__Anweisungen__.
**a)** Tippen Sie aus dem Auszug den Abschnitt ab, der mit „Eine der beiden“ beginnt und bis einschließlich „Projekts zu erahnen?“ reicht.
**b)** Aus welchem Roman stammt laut Auszug die zitierte Szene, und wer hat ihn verfasst?
**c)** Fassen Sie den Auszug in zwei Sätzen zusammen.

__Bereitgestellter Auszug__.

▬▬▬▬▬▬

Eine Kirche für das Volk!

Eine der beiden Kammern eines Parlamentes kann im übertragenen Sinne wie eine Kirche für das Volk verstanden werden. Das entsprechende Bild dafür lieferte uns Ildefonso Falcones in seinem Historienroman „Die Kathedrale des Meeres„:

„Gefällt sie dir?“, fragte Berenguer de Montagut unvermittelt.
Ob sie ihm gefiel? Diese Frage hatte er sich nie gestellt. Er sah, wie die Kirche wuchs, ihre Mauern, ihre Apsiden, ihre herrlichen schlanken Säulen, ihre Strebepfeiler, aber … Gefiel sie ihm?
„Es heißt, sie wird die schönste aller Kirchen werden, die je auf der Welt für die Jungfrau errichtet wurde“, sagte er schließlich.
Berenguer sah Arnau an und lächelte. Wie sollte er einem Jungen, einem Bastaix, erklären, wie diese Kirche aussehen sollte, wenn nicht einmal Bischöfe und Adlige imstande waren, die Größe seines Projekts zu erahnen?

▬▬▬▬▬▬

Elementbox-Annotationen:

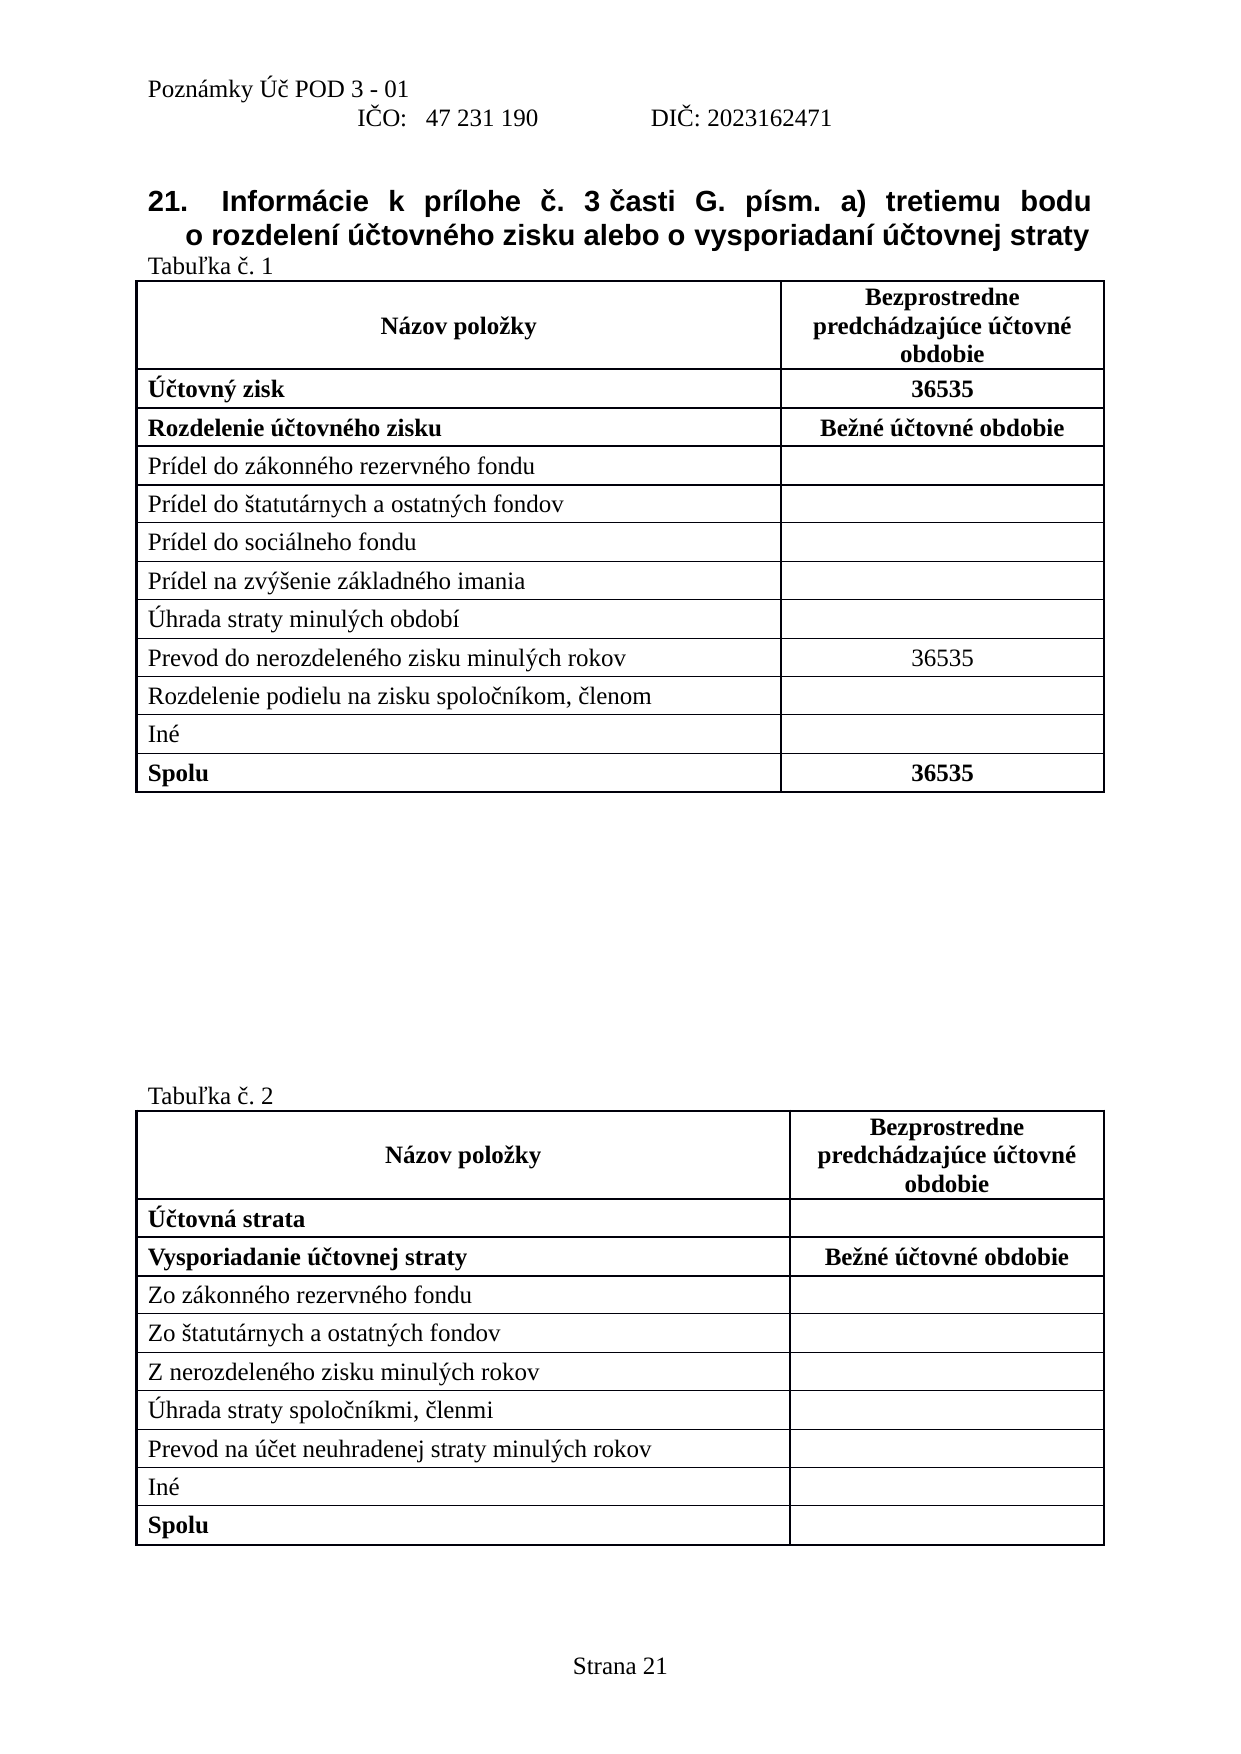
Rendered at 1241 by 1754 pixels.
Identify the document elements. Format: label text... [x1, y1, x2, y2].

table_cell Bežné účtovné obdobie [791, 1238, 1103, 1275]
table_cell Rozdelenie účtovného zisku [138, 409, 780, 445]
table_cell Iné [138, 1468, 789, 1505]
table_cell Zo štatutárnych a ostatných fondov [138, 1314, 789, 1352]
table_header Názov položky [138, 1112, 789, 1198]
table_cell Zo zákonného rezervného fondu [138, 1277, 789, 1313]
table_cell [791, 1277, 1103, 1313]
table_cell Prídel do štatutárnych a ostatných fondov [138, 486, 780, 522]
table_cell Rozdelenie podielu na zisku spoločníkom, členom [138, 677, 780, 714]
table_cell Vysporiadanie účtovnej straty [138, 1238, 789, 1275]
table_cell Prevod do nerozdeleného zisku minulých rokov [138, 639, 780, 676]
text Tabuľka č. 2 [148, 1081, 1092, 1109]
table_cell Účtovný zisk [138, 370, 780, 407]
table_cell [782, 600, 1103, 637]
table_cell [782, 486, 1103, 522]
table_cell Prídel do zákonného rezervného fondu [138, 447, 780, 484]
table_cell [791, 1506, 1103, 1544]
text Tabuľka č. 1 [148, 251, 1092, 280]
table_cell 36535 [782, 754, 1103, 791]
table_cell [791, 1468, 1103, 1505]
table_cell [782, 523, 1103, 561]
table_cell [782, 677, 1103, 714]
table_cell [782, 562, 1103, 599]
table_header Bezprostredne predchádzajúce účtovné obdobie [791, 1112, 1103, 1198]
table_cell 36535 [782, 639, 1103, 676]
title Informácie k prílohe č. 3 časti G. písm. a) tretiemu bodu o rozdelení účtovného zisku alebo o vysporiadaní účtovnej straty [148, 184, 1092, 251]
table_cell Iné [138, 715, 780, 753]
table_cell Bežné účtovné obdobie [782, 409, 1103, 445]
table_cell [791, 1430, 1103, 1467]
table_cell [782, 715, 1103, 753]
table_cell Úhrada straty minulých období [138, 600, 780, 637]
table_cell Z nerozdeleného zisku minulých rokov [138, 1353, 789, 1390]
table_cell Účtovná strata [138, 1200, 789, 1236]
table_header Názov položky [138, 282, 780, 368]
table_cell Prevod na účet neuhradenej straty minulých rokov [138, 1430, 789, 1467]
table_cell Prídel do sociálneho fondu [138, 523, 780, 561]
table_cell [782, 447, 1103, 484]
table_cell Spolu [138, 754, 780, 791]
table_cell Úhrada straty spoločníkmi, členmi [138, 1391, 789, 1428]
table_cell [791, 1200, 1103, 1236]
table_header Bezprostredne predchádzajúce účtovné obdobie [782, 282, 1103, 368]
table_cell [791, 1314, 1103, 1352]
table_cell 36535 [782, 370, 1103, 407]
table_cell [791, 1391, 1103, 1428]
table_cell Prídel na zvýšenie základného imania [138, 562, 780, 599]
table_cell Spolu [138, 1506, 789, 1544]
table_cell [791, 1353, 1103, 1390]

▬▬▬▬▬▬

__Antworten je Aufgabe__.
**a)**
Eine der beiden Kammern eines Parlamentes kann im übertragenen Sinne wie eine Kirche für das Volk verstanden werden. Das entsprechende Bild dafür lieferte uns Ildefonso Falcones in seinem Historienroman „Die Kathedrale des Meeres„:

„Gefällt sie dir?“, fragte Berenguer de Montagut unvermittelt.
Ob sie ihm gefiel? Diese Frage hatte er sich nie gestellt. Er sah, wie die Kirche wuchs, ihre Mauern, ihre Apsiden, ihre herrlichen schlanken Säulen, ihre Strebepfeiler, aber … Gefiel sie ihm?
„Es heißt, sie wird die schönste aller Kirchen werden, die je auf der Welt für die Jungfrau errichtet wurde“, sagte er schließlich.
Berenguer sah Arnau an und lächelte. Wie sollte er einem Jungen, einem Bastaix, erklären, wie diese Kirche aussehen sollte, wenn nicht einmal Bischöfe und Adlige imstande waren, die Größe seines Projekts zu erahnen?

**b)** Aus dem Historienroman „Die Kathedrale des Meeres“ von Ildefonso Falcones.

**c)** Der Auszug versteht eine der beiden Kammern eines Parlaments im übertragenen Sinne als Kirche für das Volk und stützt dieses Bild auf eine Szene aus Ildefonso Falcones' Historienroman „Die Kathedrale des Meeres“. Darin fragt Berenguer de Montagut den Jungen Arnau, ob ihm die wachsende Kirche gefalle, worauf Arnau antwortet, es heiße, sie werde die schönste je für die Jungfrau errichtete Kirche, und Berenguer lächelnd überlegt, wie er einem Bastaix die Größe seines Projekts erklären solle.